_PASSAGE SHOWN_
☆ ☆ ☆ ☆

Read more @ Brazil Is Struggling To Fill The Stands At The Rio Olympics


----------



## Unkotare (Apr 19, 2016)

Would you go? If I won a free, all expense-paid trip to the Olympics, I think I'd pass. 


I've always wanted to go to Brazil, but now doesn't seem to be the best time.


----------



## Iceweasel (Apr 19, 2016)

They're gonna lose brazillions of dollars.


----------



## Unkotare (Apr 19, 2016)

Iceweasel said:


> They're gonna lose brazillions of dollars.




Real-ly


----------



## rightwinger (Apr 19, 2016)

The Olympics have gotten too big and are now grossly unprofitable. The prestige is no longer worth the debt


----------



## Dont Taz Me Bro (Apr 19, 2016)

That's because Brazil is now a cesspool run by  a Communist government.  They should have never been awarded the Olympics.  They don't have the means to be ready for it.


----------



## rightwinger (Apr 19, 2016)

☆ ☆ ☆ ☆

_TASK MATERIAL_
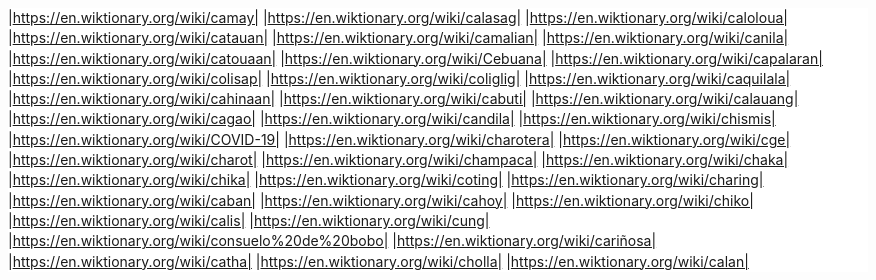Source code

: |https://en.wiktionary.org/wiki/camay|
|https://en.wiktionary.org/wiki/calasag|
|https://en.wiktionary.org/wiki/caloloua|
|https://en.wiktionary.org/wiki/catauan|
|https://en.wiktionary.org/wiki/camalian|
|https://en.wiktionary.org/wiki/canila|
|https://en.wiktionary.org/wiki/catouaan|
|https://en.wiktionary.org/wiki/Cebuana|
|https://en.wiktionary.org/wiki/capalaran|
|https://en.wiktionary.org/wiki/colisap|
|https://en.wiktionary.org/wiki/coliglig|
|https://en.wiktionary.org/wiki/caquilala|
|https://en.wiktionary.org/wiki/cahinaan|
|https://en.wiktionary.org/wiki/cabuti|
|https://en.wiktionary.org/wiki/calauang|
|https://en.wiktionary.org/wiki/cagao|
|https://en.wiktionary.org/wiki/candila|
|https://en.wiktionary.org/wiki/chismis|
|https://en.wiktionary.org/wiki/COVID-19|
|https://en.wiktionary.org/wiki/charotera|
|https://en.wiktionary.org/wiki/cge|
|https://en.wiktionary.org/wiki/charot|
|https://en.wiktionary.org/wiki/champaca|
|https://en.wiktionary.org/wiki/chaka|
|https://en.wiktionary.org/wiki/chika|
|https://en.wiktionary.org/wiki/coting|
|https://en.wiktionary.org/wiki/charing|
|https://en.wiktionary.org/wiki/caban|
|https://en.wiktionary.org/wiki/cahoy|
|https://en.wiktionary.org/wiki/chiko|
|https://en.wiktionary.org/wiki/calis|
|https://en.wiktionary.org/wiki/cung|
|https://en.wiktionary.org/wiki/consuelo%20de%20bobo|
|https://en.wiktionary.org/wiki/cariñosa|
|https://en.wiktionary.org/wiki/catha|
|https://en.wiktionary.org/wiki/cholla|
|https://en.wiktionary.org/wiki/calan|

☆ ☆ ☆ ☆

_TASKS TO COMPLETE_
**a)** Edit the entry that lists Wiktionary links so that each "en.wiktionary.org" reads "en.m.wiktionary.org", with nothing else changed. Leave the picture out of your answer.
**b)** Pick up the forum thread about Brazil struggling to fill the stands at the Rio Olympics and carry it on from its last line.

_RESPONSES PER TASK_
**a)**
Source code

: |https://en.m.wiktionary.org/wiki/camay|
|https://en.m.wiktionary.org/wiki/calasag|
|https://en.m.wiktionary.org/wiki/caloloua|
|https://en.m.wiktionary.org/wiki/catauan|
|https://en.m.wiktionary.org/wiki/camalian|
|https://en.m.wiktionary.org/wiki/canila|
|https://en.m.wiktionary.org/wiki/catouaan|
|https://en.m.wiktionary.org/wiki/Cebuana|
|https://en.m.wiktionary.org/wiki/capalaran|
|https://en.m.wiktionary.org/wiki/colisap|
|https://en.m.wiktionary.org/wiki/coliglig|
|https://en.m.wiktionary.org/wiki/caquilala|
|https://en.m.wiktionary.org/wiki/cahinaan|
|https://en.m.wiktionary.org/wiki/cabuti|
|https://en.m.wiktionary.org/wiki/calauang|
|https://en.m.wiktionary.org/wiki/cagao|
|https://en.m.wiktionary.org/wiki/candila|
|https://en.m.wiktionary.org/wiki/chismis|
|https://en.m.wiktionary.org/wiki/COVID-19|
|https://en.m.wiktionary.org/wiki/charotera|
|https://en.m.wiktionary.org/wiki/cge|
|https://en.m.wiktionary.org/wiki/charot|
|https://en.m.wiktionary.org/wiki/champaca|
|https://en.m.wiktionary.org/wiki/chaka|
|https://en.m.wiktionary.org/wiki/chika|
|https://en.m.wiktionary.org/wiki/coting|
|https://en.m.wiktionary.org/wiki/charing|
|https://en.m.wiktionary.org/wiki/caban|
|https://en.m.wiktionary.org/wiki/cahoy|
|https://en.m.wiktionary.org/wiki/chiko|
|https://en.m.wiktionary.org/wiki/calis|
|https://en.m.wiktionary.org/wiki/cung|
|https://en.m.wiktionary.org/wiki/consuelo%20de%20bobo|
|https://en.m.wiktionary.org/wiki/cariñosa|
|https://en.m.wiktionary.org/wiki/catha|
|https://en.m.wiktionary.org/wiki/cholla|
|https://en.m.wiktionary.org/wiki/calan|

**b)**
Dont Taz Me Bro said:


> That's because Brazil is now a cesspool run by  a Communist government.  They should have never been awarded the Olympics.  They don't have the means to be ready for it.



China put on a nice Olympics


----------



## elektra (May 17, 2016)

It would suck to get stuck in Brazil if the shit hits the fan. Little things are real eye openers, I once spent 4 hours waiting to get out of the Rio airport GIG, the government workers were protesting so they had one Immigration guy taking his time looking at every persons passport.

For a week after New Years, cause nobody was working, there was no sliced bread, like wonder bread in the stores. 

And of course the crime is really crazy, you literally live with crime no matter where you live, people getting killed, robbed, on just about every block of any given street. 

But, it is a beautiful third world hell hole.


----------



## Skull Pilot (May 17, 2016)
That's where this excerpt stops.